(WHAT NEEDS TO BE DONE) Give the data again exactly, without images.

----- GIVEN RECORDS -----

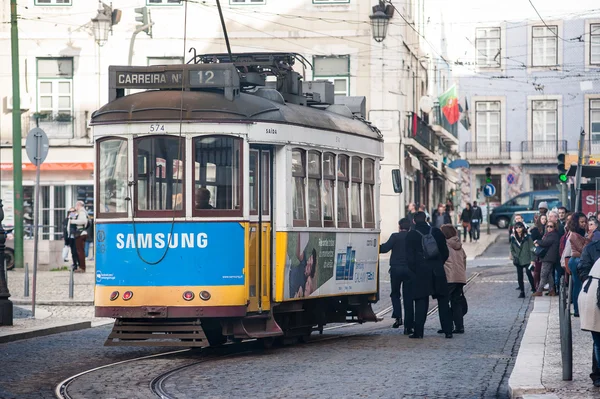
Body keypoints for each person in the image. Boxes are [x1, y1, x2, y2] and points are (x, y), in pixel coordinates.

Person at [406, 212, 451, 339]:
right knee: (443, 301)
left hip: (421, 272)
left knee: (421, 302)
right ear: (426, 219)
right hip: (437, 271)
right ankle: (448, 331)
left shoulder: (411, 235)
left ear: (414, 221)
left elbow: (409, 258)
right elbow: (445, 252)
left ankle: (418, 332)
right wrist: (438, 263)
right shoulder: (436, 232)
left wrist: (416, 269)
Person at [379, 218, 414, 334]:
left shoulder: (395, 236)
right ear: (409, 227)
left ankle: (398, 317)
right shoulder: (412, 237)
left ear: (399, 227)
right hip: (409, 269)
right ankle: (409, 325)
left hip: (395, 269)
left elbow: (384, 249)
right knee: (408, 297)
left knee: (395, 294)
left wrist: (374, 246)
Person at [576, 238, 600, 388]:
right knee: (598, 340)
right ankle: (597, 374)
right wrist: (591, 283)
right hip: (594, 297)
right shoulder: (591, 248)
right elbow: (582, 268)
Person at [440, 224, 467, 334]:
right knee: (456, 302)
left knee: (445, 302)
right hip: (460, 278)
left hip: (449, 277)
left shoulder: (444, 245)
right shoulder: (459, 245)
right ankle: (459, 326)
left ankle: (448, 326)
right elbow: (464, 260)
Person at [566, 213, 589, 318]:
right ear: (576, 223)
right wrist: (589, 238)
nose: (584, 224)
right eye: (582, 222)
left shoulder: (582, 232)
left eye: (585, 222)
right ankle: (577, 309)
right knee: (578, 286)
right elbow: (582, 249)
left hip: (580, 260)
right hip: (576, 261)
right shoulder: (574, 235)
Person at [533, 220, 560, 297]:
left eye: (551, 226)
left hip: (548, 257)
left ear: (554, 227)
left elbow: (546, 243)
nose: (549, 228)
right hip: (548, 257)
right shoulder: (548, 234)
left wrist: (537, 241)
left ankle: (539, 290)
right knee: (549, 275)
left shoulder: (553, 235)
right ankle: (552, 290)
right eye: (547, 226)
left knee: (543, 274)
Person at [510, 222, 536, 297]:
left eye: (520, 227)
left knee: (528, 273)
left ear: (523, 228)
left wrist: (533, 259)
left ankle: (533, 288)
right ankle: (522, 291)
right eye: (516, 228)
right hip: (518, 260)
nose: (518, 229)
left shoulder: (528, 237)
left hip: (527, 258)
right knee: (520, 276)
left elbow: (532, 248)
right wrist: (515, 255)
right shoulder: (513, 238)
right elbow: (511, 249)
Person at [530, 214, 547, 290]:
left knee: (543, 270)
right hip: (538, 252)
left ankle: (541, 285)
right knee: (537, 269)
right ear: (540, 220)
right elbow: (532, 241)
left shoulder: (547, 228)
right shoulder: (535, 230)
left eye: (545, 219)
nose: (544, 220)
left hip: (545, 251)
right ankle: (535, 285)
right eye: (542, 219)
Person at [71, 201, 88, 273]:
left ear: (79, 205)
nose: (76, 207)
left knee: (80, 251)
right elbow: (70, 217)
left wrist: (73, 222)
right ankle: (81, 266)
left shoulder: (82, 212)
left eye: (76, 205)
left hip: (80, 233)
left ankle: (82, 267)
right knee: (79, 251)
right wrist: (73, 213)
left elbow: (83, 221)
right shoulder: (79, 212)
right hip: (80, 233)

-----

(OUTPUT FOR THIS EXERCISE)
Body keypoints for each person in the image. Boxes are [x1, y1, x2, y2] and points are (x, y), in pixel coordinates.

Person at [406, 212, 451, 339]:
right knee: (443, 301)
left hip: (421, 272)
left knee: (421, 302)
right ear: (426, 219)
right hip: (437, 271)
right ankle: (448, 331)
left shoulder: (411, 235)
left ear: (414, 221)
left elbow: (409, 258)
right elbow: (445, 252)
left ankle: (418, 332)
right wrist: (438, 263)
right shoulder: (436, 232)
left wrist: (416, 269)
Person at [379, 218, 414, 334]:
left shoulder: (395, 236)
right ear: (409, 227)
left ankle: (398, 317)
right shoulder: (412, 237)
left ear: (399, 227)
right hip: (409, 269)
right ankle: (409, 325)
left hip: (395, 269)
left elbow: (384, 249)
right knee: (408, 297)
left knee: (395, 294)
left wrist: (374, 246)
Person at [576, 238, 600, 388]:
right knee: (598, 340)
right ankle: (597, 374)
right wrist: (591, 283)
right hip: (594, 297)
right shoulder: (591, 248)
right elbow: (582, 268)
Person at [440, 224, 467, 334]:
right knee: (456, 302)
left knee: (445, 302)
right hip: (460, 278)
left hip: (449, 277)
left shoulder: (444, 245)
right shoulder: (459, 245)
right ankle: (459, 326)
left ankle: (448, 326)
right elbow: (464, 260)
Person at [566, 213, 589, 318]:
right ear: (576, 223)
right wrist: (589, 238)
nose: (584, 224)
right eye: (582, 222)
left shoulder: (582, 232)
left eye: (585, 222)
right ankle: (577, 309)
right knee: (578, 286)
right elbow: (582, 249)
left hip: (580, 260)
right hip: (576, 261)
right shoulder: (574, 235)
Person at [533, 220, 560, 297]:
left eye: (551, 226)
left hip: (548, 257)
left ear: (554, 227)
left elbow: (546, 243)
nose: (549, 228)
right hip: (548, 257)
right shoulder: (548, 234)
left wrist: (537, 241)
left ankle: (539, 290)
right knee: (549, 275)
left shoulder: (553, 235)
right ankle: (552, 290)
right eye: (547, 226)
left knee: (543, 274)
Person at [510, 222, 536, 297]:
left eye: (520, 227)
left knee: (528, 273)
left ear: (523, 228)
left wrist: (533, 259)
left ankle: (533, 288)
right ankle: (522, 291)
right eye: (516, 228)
right hip: (518, 260)
nose: (518, 229)
left shoulder: (528, 237)
left hip: (527, 258)
right knee: (520, 276)
left elbow: (532, 248)
right wrist: (515, 255)
right shoulder: (513, 238)
right elbow: (511, 249)
Person at [530, 214, 547, 290]:
left knee: (543, 270)
right hip: (538, 252)
left ankle: (541, 285)
right knee: (537, 269)
right ear: (540, 220)
right elbow: (532, 241)
left shoulder: (547, 228)
right shoulder: (535, 230)
left eye: (545, 219)
nose: (544, 220)
left hip: (545, 251)
right ankle: (535, 285)
right eye: (542, 219)
Person at [71, 201, 88, 273]:
left ear: (79, 205)
nose: (76, 207)
left knee: (80, 251)
right elbow: (70, 217)
left wrist: (73, 222)
right ankle: (81, 266)
left shoulder: (82, 212)
left eye: (76, 205)
left hip: (80, 233)
left ankle: (82, 267)
right knee: (79, 251)
right wrist: (73, 213)
left elbow: (83, 221)
right shoulder: (79, 212)
right hip: (80, 233)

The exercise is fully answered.